* **WHAT THIS TASK INVOLVES**
For every line of the material below, check for the string "down" and return the line if it is there.
*** Opening of PROVIDED DATA ***
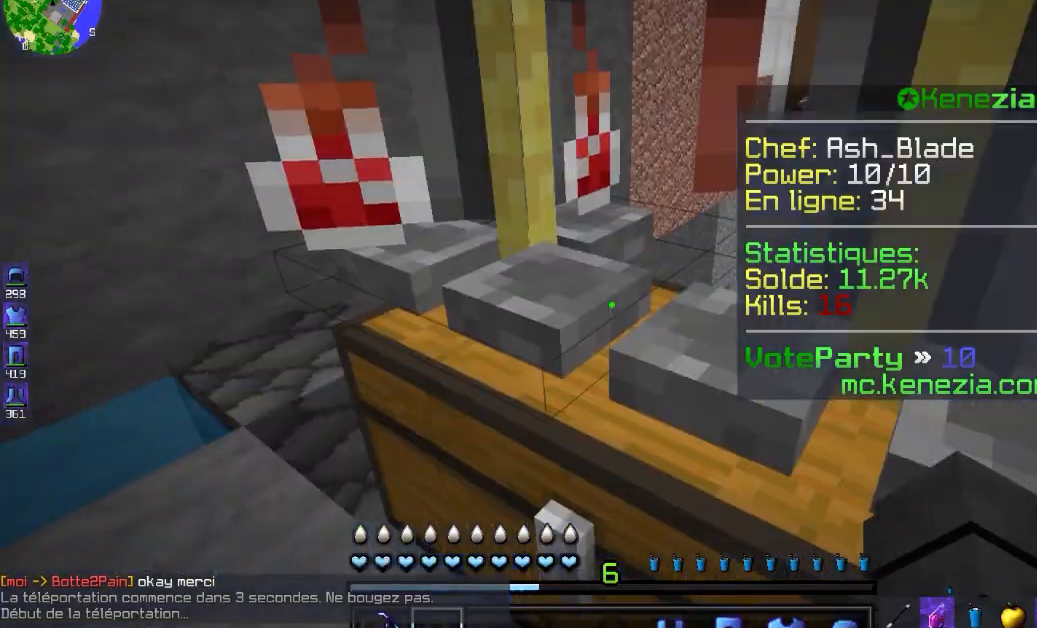
{"keys": [], "mouse": [], "events": []}
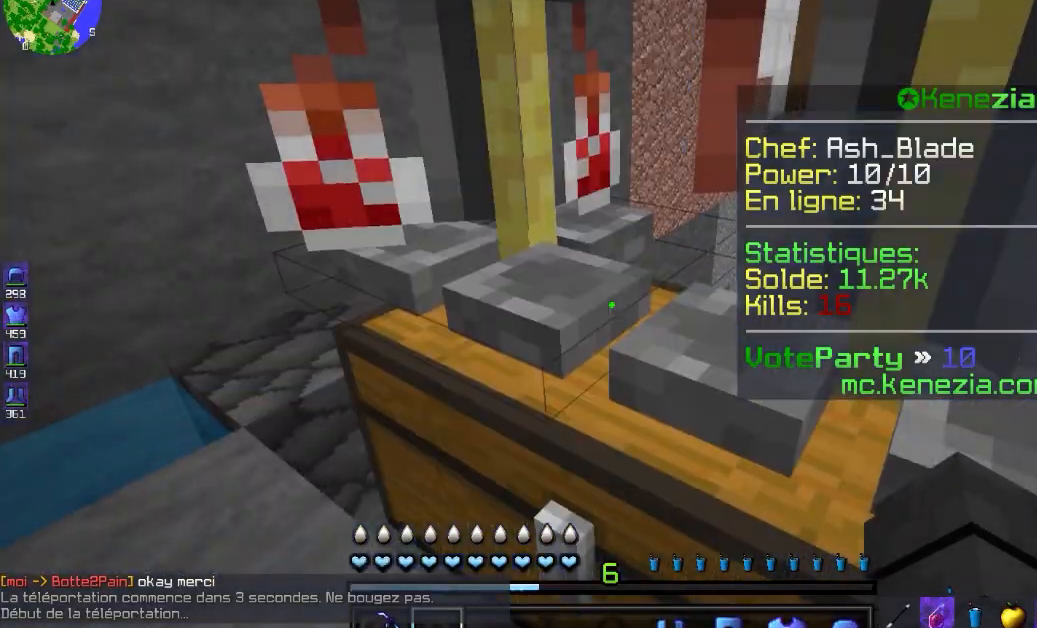
{"keys": [], "mouse": [], "events": []}
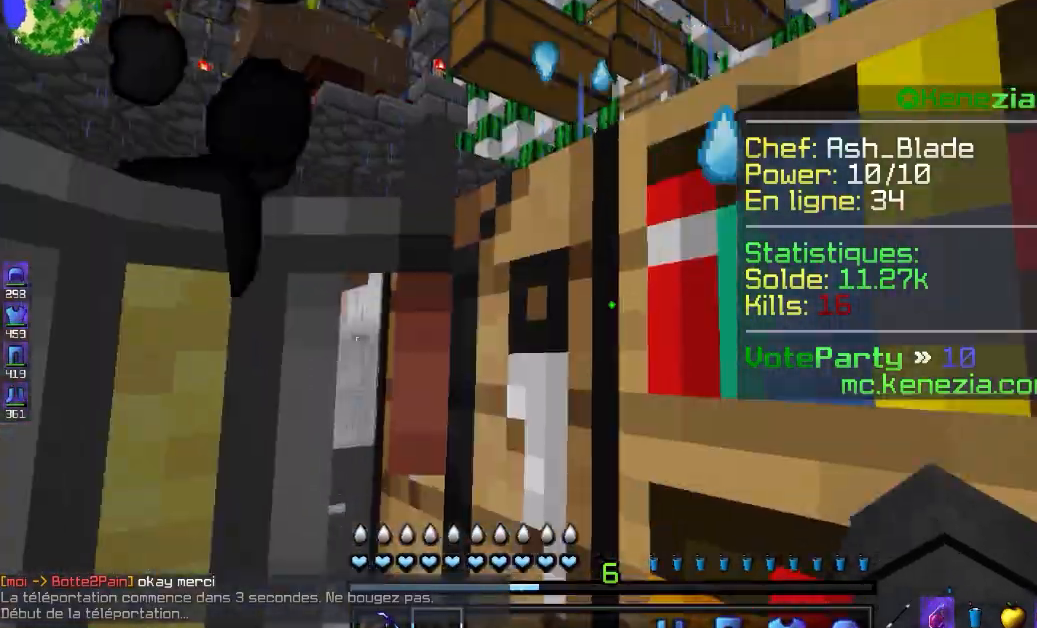
{"keys": ["z"], "mouse": [], "events": [[160, "q", "down"], [380, "q", "up"], [420, "z", "down"]]}
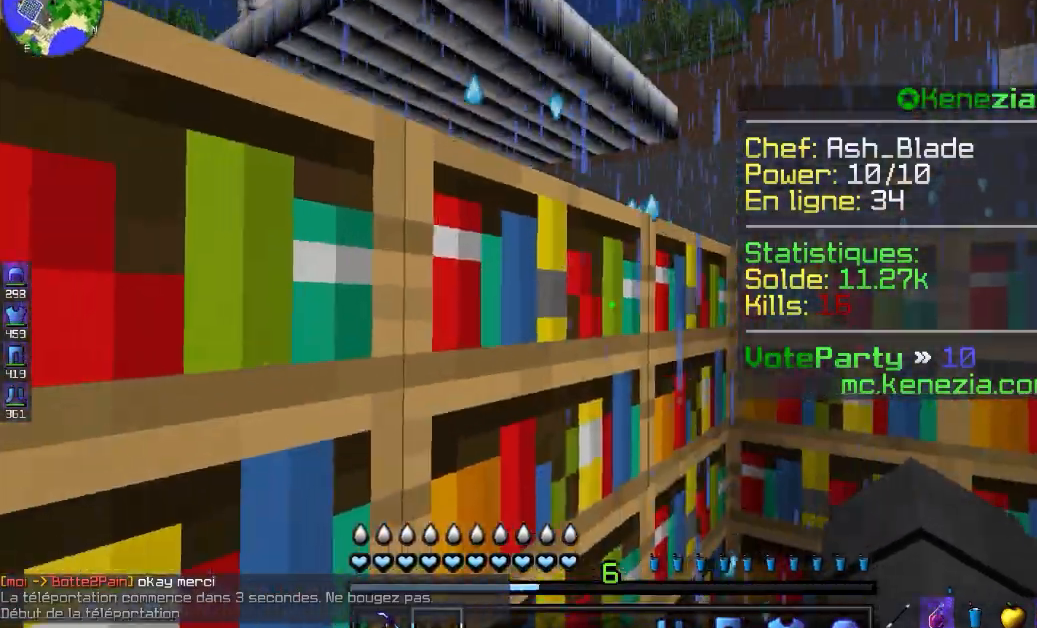
{"keys": ["d", "z"], "mouse": ["left"], "events": [[180, "q", "down"], [400, "d", "down"], [400, "mouse_left", "down"], [420, "q", "up"]]}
*** Close of PROVIDED DATA ***
* **RESPONSE BELOW**
{"keys": ["z"], "mouse": [], "events": [[160, "q", "down"], [380, "q", "up"], [420, "z", "down"]]}
{"keys": ["d", "z"], "mouse": ["left"], "events": [[180, "q", "down"], [400, "d", "down"], [400, "mouse_left", "down"], [420, "q", "up"]]}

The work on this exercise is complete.